本文:
****************************************

かくてわが十一面観音は、幾多の経典や幾多の仏像によって培われて来た、永い、深い、そうして自由な、構想力の結晶なのである。
                                (68ページ)

 「十一面」は「あり得る」のである。では、どこに。「構想力」を、和辻は、こう書き換えている。

人の心を奥底から掘り返し、人の体を中核まで突き入り、そこにつかまれた人間存在の神秘を、一挙にして一つの形像に結晶せしめようとしたのである。
                                (69ページ)

 「構想力の結晶」「一つの形像に結晶せしめようとした」と「結晶/結晶する」ということばが二つの文章をつないでいる。そして、そこに「人間存在の神秘」ということばが挿入されるのだが、この「あり得る」ものとしての「人間存在の神秘」こそが、和辻にとっての「道」なのだ。それは、「心の奥底」「体の中核」という、いわば「見えない」ところに、ある。
 和辻は、それを探している。「ことば」で、追い求めている。和辻は「倫理」の人であるが、同時に「哲学」の人として迫ってくるのは、そのためである。

 忘れられない本がある。忘れられない「ことば」がある。「意味」ではなく、「ことば」がある。それは、私と他人をつなぐ。そういうことが「あり得る」。その「あり得る」ものからすべてが生まれてくる。そういう「あり得る」ものとして「道」。
 「神秘」ということばは、私は好きではない。私は、その「あり得る」を「神秘」ではなく「ほんとう」としてわかりたい。

****************************************

資料の抜粋:
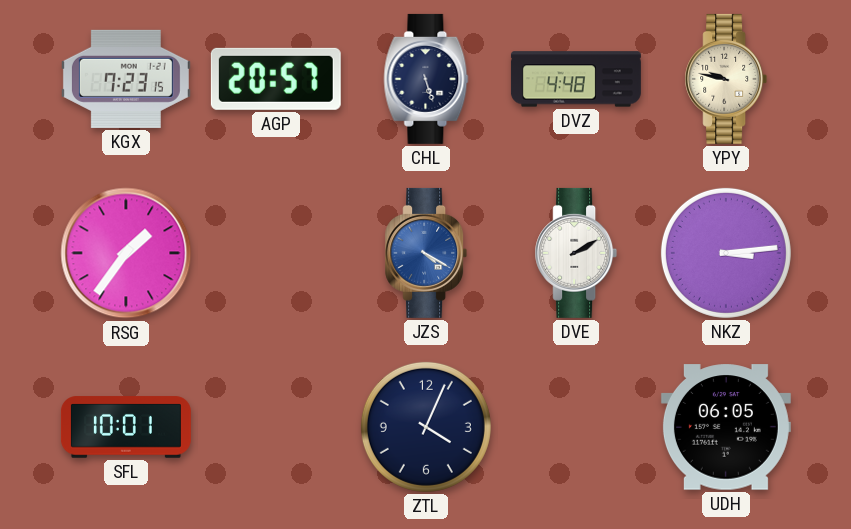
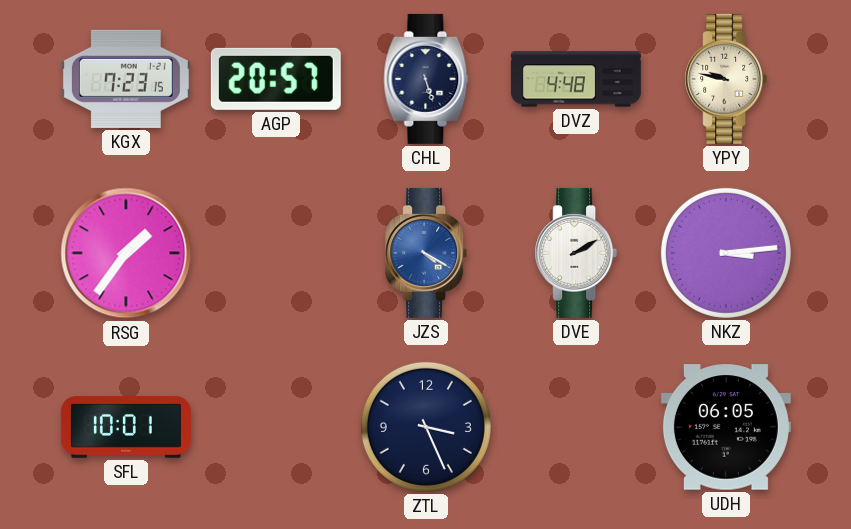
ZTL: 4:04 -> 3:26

****************************************

課題一覧:
(1) 本文によると、和辻にとっての「道」とは何か。
(2) 本文のうち、「かくてわが十一面観音は、幾多」から「てくるのは、そのためである。」までの部分を、一字も変えずに書き写しなさい。
(3) 本文では、和辻が「倫理」の人であると同時に「哲学」の人として迫ってくるのはなぜだとされているか、一文から三文で説明しなさい。

各課題の解答:
(1) 「あり得る」ものとしての「人間存在の神秘」である。

(2)
かくてわが十一面観音は、幾多の経典や幾多の仏像によって培われて来た、永い、深い、そうして自由な、構想力の結晶なのである。
                                (68ページ)

 「十一面」は「あり得る」のである。では、どこに。「構想力」を、和辻は、こう書き換えている。

人の心を奥底から掘り返し、人の体を中核まで突き入り、そこにつかまれた人間存在の神秘を、一挙にして一つの形像に結晶せしめようとしたのである。
                                (69ページ)

 「構想力の結晶」「一つの形像に結晶せしめようとした」と「結晶/結晶する」ということばが二つの文章をつないでいる。そして、そこに「人間存在の神秘」ということばが挿入されるのだが、この「あり得る」ものとしての「人間存在の神秘」こそが、和辻にとっての「道」なのだ。それは、「心の奥底」「体の中核」という、いわば「見えない」ところに、ある。
 和辻は、それを探している。「ことば」で、追い求めている。和辻は「倫理」の人であるが、同時に「哲学」の人として迫ってくるのは、そのためである。

(3) 和辻が、「心の奥底」「体の中核」という見えないところにある「人間存在の神秘」、つまり「道」を探しているからである。和辻はそれを「ことば」で追い求めている。